Politique
La révision ou le changement de la Constitution focalise depuis un temps le débat politique. Longtemps cantonné aux cercles politiques et institutionnels, il s’impose désormais comme une question centrale, portée avec insistance par le parti au pouvoir, l’Union pour la démocratie et le progrès social (UDPS), qui accélère désormais le rythme des initiatives.
Dans cette dynamique, une étape significative a été franchie avec le dépôt, le jeudi 19 mars, au bureau de l’Assemblée nationale, d’une proposition de loi organique relative à l’organisation du référendum. L’initiative est portée par le député Udps, Tony Mwaba, élu de la Lukunga à Kinshasa. Pour l’ancien ministre de l’Enseignement primaire et secondaire, cette proposition répond à un besoin structurel du système juridique congolais. Elle vise à encadrer de manière plus claire l’exercice du référendum, un outil essentiel de la souveraineté populaire.
Dans sa correspondance, le professeur de Droit précise que « sa proposition vise à combler le vide juridique existant en matière d’organisation de référendum, en définissant un cadre clair, transparent et sécurisé pour l’exercice direct de la souveraineté par le peuple ».
Au-delà de l’aspect technique, cette initiative est un signal politique fort. Elle intervient dans un contexte où le débat sur une éventuelle révision ou un changement de la Constitution refait surface avec intensité au sein de la classe politique congolaise.
Une dynamique politique assumée
Au sein de la majorité présidentielle, les positions semblent de plus en plus convergentes autour de l’idée d’un réaménagement constitutionnel. Même si le chef de l’État n’a pas encore officiellement pris position, plusieurs figures politiques de premier rang affichent ouvertement leur soutien à cette perspective.
L’article 5 de la Constitution du 18 février 2006 encadre pourtant strictement ce processus en imposant le recours au référendum pour toute révision de la Loi fondamentale.

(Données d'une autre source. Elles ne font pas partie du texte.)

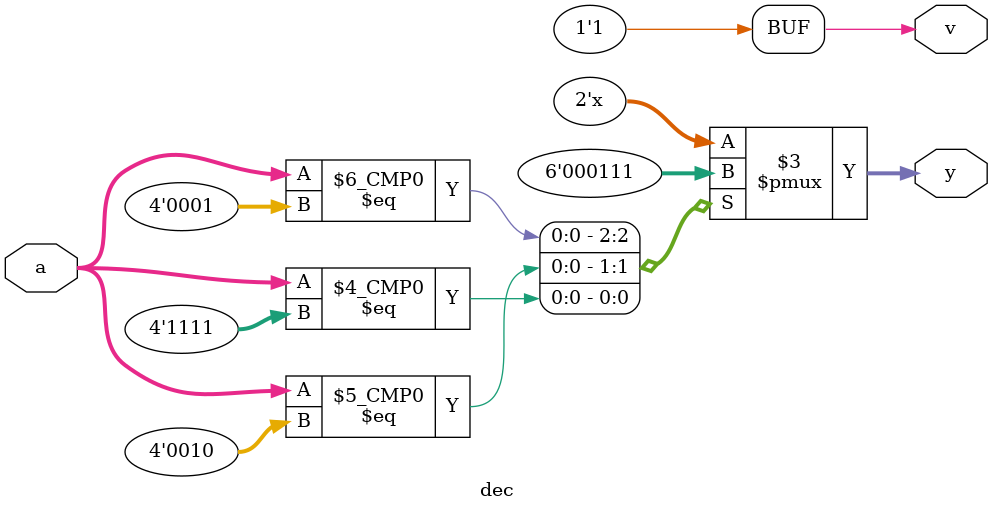
<source format=v>
module dec(a,y,v);
input [3:0]a;
output reg [1:0]y;
output reg v;
always@(*)begin
v=1;
y=2'b00;
case(a)
4'b0001:y=2'b00;
4'b0010:y=2'b01;
4'b0010:y=2'b10;
4'b1111:y=2'b11;
default y=2'bxx;
endcase
end
endmodule

</source>
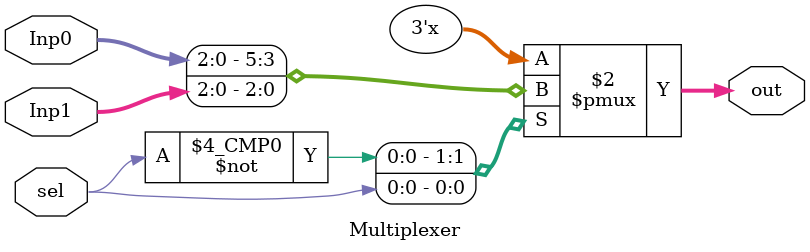
<source format=v>
module Multiplexer(output reg [2:0]out, input[2:0]Inp0,Inp1, input sel);

	always @(sel)
	begin
		case(sel)
			1'b0 : out = Inp0;
			1'b1 : out = Inp1;
			default: out = 3'bx;
		endcase
	end

endmodule 
</source>
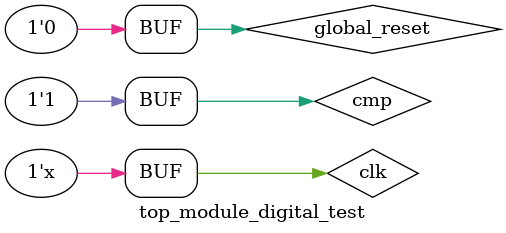
<source format=v>
`timescale 1ns / 1ps


module top_module_digital_test;

	// Inputs
	reg clk;
	reg global_reset;
	reg cmp;

	// Outputs
	wire [3:0] sar_state;

	// Instantiate the Unit Under Test (UUT)
	top_module_digital uut (
		.clk(clk), 
		.global_reset(global_reset), 
		.cmp(cmp), 
		.sar_state(sar_state)
	);

	initial 
	
	begin
		// Initialize Inputs
		clk = 0;
		global_reset = 0;
		
		#2;
      global_reset=1;
		#1;
		 global_reset=0;
		

	end
	
	initial 
	begin
	cmp=0;
	#2;
	#2.7;
	cmp=1;
	#1;
	cmp=0;
	#1.9;
	cmp=1;
	#1;
	cmp=0;
	#2.2;
	cmp=1;
	
	
	end
	
	
	 always #0.05 clk = ~clk;  
      
endmodule


</source>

L’article 218 précise que « la révision est définitive si elle est approuvée par référendum, convoqué par le président, après une pétition, une proposition ou un projet de révision. Exception : Il n’est pas soumis au référendum si le Parlement (réuni en Congrès) l’approuve à la majorité des trois cinquièmes ».

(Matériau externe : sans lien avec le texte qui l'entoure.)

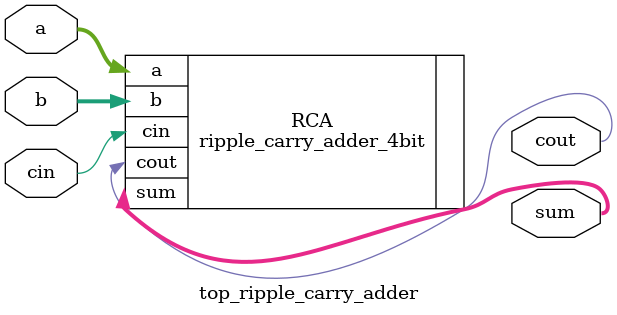
<source format=v>
module top_ripple_carry_adder(
    input [3:0] a,
    input [3:0] b,
    input cin,
    output [3:0] sum,
    output cout
);

    ripple_carry_adder_4bit RCA(.a(a), .b(b), .cin(cin), .sum(sum), .cout(cout));

endmodule
</source>
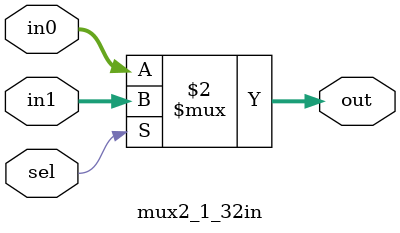
<source format=v>
module mux2_1_32in(in0,in1,sel,out);
input [31:0] in1,in0;
input sel;
output [31:0] out;

assign out=(sel==1)?in1:in0;

endmodule
</source>
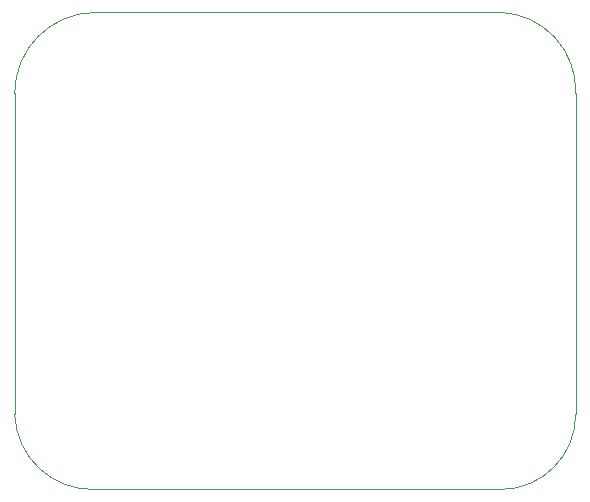
<source format=gko>
G04 #@! TF.FileFunction,Profile,NP*
%FSLAX46Y46*%
G04 Gerber Fmt 4.6, Leading zero omitted, Abs format (unit mm)*
G04 Created by KiCad (PCBNEW 4.0.2-stable) date Samedi 23 avril 2016 19:09:36*
%MOMM*%
G01*
G04 APERTURE LIST*
%ADD10C,0.100000*%
G04 APERTURE END LIST*
D10*
X167894000Y-67564000D02*
X167894000Y-40386000D01*
X120396000Y-40386000D02*
X120396000Y-67564000D01*
X127254000Y-33528000D02*
X161544000Y-33528000D01*
X127254000Y-73914000D02*
X161544000Y-73914000D01*
X167894000Y-40386000D02*
G75*
G03X161544000Y-33528000I-6604000J254000D01*
G01*
X161544000Y-73914000D02*
G75*
G03X167894000Y-67564000I0J6350000D01*
G01*
X127254000Y-33528000D02*
G75*
G03X120396000Y-40386000I0J-6858000D01*
G01*
X120396000Y-67564000D02*
G75*
G03X127254000Y-73914000I6604000J254000D01*
G01*
M02*

</source>
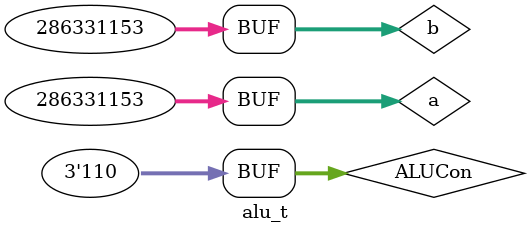
<source format=v>
module alu_t(

    );
    reg[31:0] a,b;
    reg[2:0]  ALUCon;
    wire[31:0] result;
    wire zero;
    initial
    begin
    a <= 32'h55555555;
    b <= 32'haaaaaaaa;
    ALUCon <= 3'b000;
    #100
    a <= 32'h55555555;
    b <= 32'h00000001;
    ALUCon <= 3'b001;
    #100
    a <= 32'haaaaaaaa;
    b <= 32'h00000001;
    ALUCon <= 3'b010;
    #100
    a <= 32'hffffffff;
    b <= 32'hfffffff0;
    ALUCon <= 3'b011;
    #100
    a <= 32'hffffffff;
    b <= 32'h0000000f;
    ALUCon <= 3'b100;
    #100
    a <= 32'hfffffff0;
    b <= 32'h00000000;
    ALUCon <= 3'b101;
    #100
    a <= 32'h11111111;
    b <= 32'h11111111;
    ALUCon <= 3'b110;
    end
    alu myalu(.a(a),.b(b),.ALUCon(ALUCon),.result(result),.zero(zero));
endmodule

</source>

Dans ce contexte, la proposition de Mwaba prend une dimension stratégique, car elle pourrait servir de base juridique à toute future démarche de changement ou de révision constitutionnelle. Pour certains, il s’agit d’une manière d’anticiper et de structurer un processus politique d’envergure.
Entre adhésion et rejet politique
Si une partie de l’Union sacrée de la nation soutient l’idée d’un changement ou d’une révision de la Constitution, l’opposition, elle, affiche une hostilité ferme à cette perspective. Elle estime que cette démarche intervient dans un contexte particulièrement sensible pour le pays.

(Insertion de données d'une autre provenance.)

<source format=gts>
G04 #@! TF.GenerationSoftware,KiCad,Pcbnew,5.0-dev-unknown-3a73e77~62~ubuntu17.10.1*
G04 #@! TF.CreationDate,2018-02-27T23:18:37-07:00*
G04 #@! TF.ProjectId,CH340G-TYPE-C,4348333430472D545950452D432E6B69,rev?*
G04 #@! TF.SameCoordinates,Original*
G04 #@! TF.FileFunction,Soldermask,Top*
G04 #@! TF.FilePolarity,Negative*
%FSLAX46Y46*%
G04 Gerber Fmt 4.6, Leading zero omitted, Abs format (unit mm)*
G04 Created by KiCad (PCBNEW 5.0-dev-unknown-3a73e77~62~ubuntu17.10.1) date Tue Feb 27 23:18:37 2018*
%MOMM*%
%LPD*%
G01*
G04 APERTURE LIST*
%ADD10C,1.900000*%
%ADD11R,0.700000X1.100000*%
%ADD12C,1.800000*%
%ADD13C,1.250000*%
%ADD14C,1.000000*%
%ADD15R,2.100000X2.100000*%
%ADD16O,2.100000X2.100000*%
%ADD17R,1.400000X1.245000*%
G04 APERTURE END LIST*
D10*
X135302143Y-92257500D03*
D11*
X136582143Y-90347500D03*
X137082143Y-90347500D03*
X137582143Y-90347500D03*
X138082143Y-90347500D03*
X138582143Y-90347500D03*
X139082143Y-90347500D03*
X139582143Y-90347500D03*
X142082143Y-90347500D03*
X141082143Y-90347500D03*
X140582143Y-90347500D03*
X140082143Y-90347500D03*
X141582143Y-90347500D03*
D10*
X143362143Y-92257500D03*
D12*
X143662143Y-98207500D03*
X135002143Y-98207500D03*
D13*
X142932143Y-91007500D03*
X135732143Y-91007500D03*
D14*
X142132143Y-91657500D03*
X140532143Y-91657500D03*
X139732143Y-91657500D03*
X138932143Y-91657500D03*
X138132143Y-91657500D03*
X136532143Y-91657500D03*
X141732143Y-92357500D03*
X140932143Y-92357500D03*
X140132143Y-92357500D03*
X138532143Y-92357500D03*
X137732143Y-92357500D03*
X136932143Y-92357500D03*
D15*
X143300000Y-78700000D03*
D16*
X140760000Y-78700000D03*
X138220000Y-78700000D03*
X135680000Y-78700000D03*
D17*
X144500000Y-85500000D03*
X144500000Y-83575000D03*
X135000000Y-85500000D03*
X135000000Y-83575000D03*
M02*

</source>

Pour les partis de l’opposition, ouvrir le chantier constitutionnel dans une période marquée par des tensions sécuritaires, notamment dans l’est du pays avec l’activisme de l’AFC/M23, relève d’un pari risqué. La coalition Lamuka dénonce une initiative qu’elle juge inappropriée et potentiellement déstabilisatrice.
Selon un élu Ensemble, les priorités nationales devraient se concentrer sur la restauration de la sécurité et de l’unité nationale plutôt que sur des réformes institutionnelles majeures aux relents divisionnistes. Cette position alimente un débat politique de plus en plus polarisé.
Du côté de la majorité, en revanche, l’argument avancé est celui de l’adaptation du cadre constitutionnel aux réalités actuelles du pays. Des cardinaux de la mouvance estiment que certaines dispositions de la Constitution sont à l’origine de dysfonctionnements institutionnels et sécuritaires actuels.
En première ligne, le président intérimaire de l’UDPS, Augustin Kabuya, avait notamment affirmé que le processus constitutionnel n’est pas figé et qu’il pourrait être réexaminé. Dans le même esprit, un autre élu Udps, Peter Kazadi a tranché : « ce n’est pas un péché si on amène le débat sur la révision où changement de la Constitution à l’Assemblée nationale, car toute cette insécurité est dûe à cette Constitution. Nous devons la changer ». Il est clair que l’UDPS semble structurer, encadrer et conduire ce débat, en posant progressivement les bases d’un éventuel changement de la Loi fondamentale.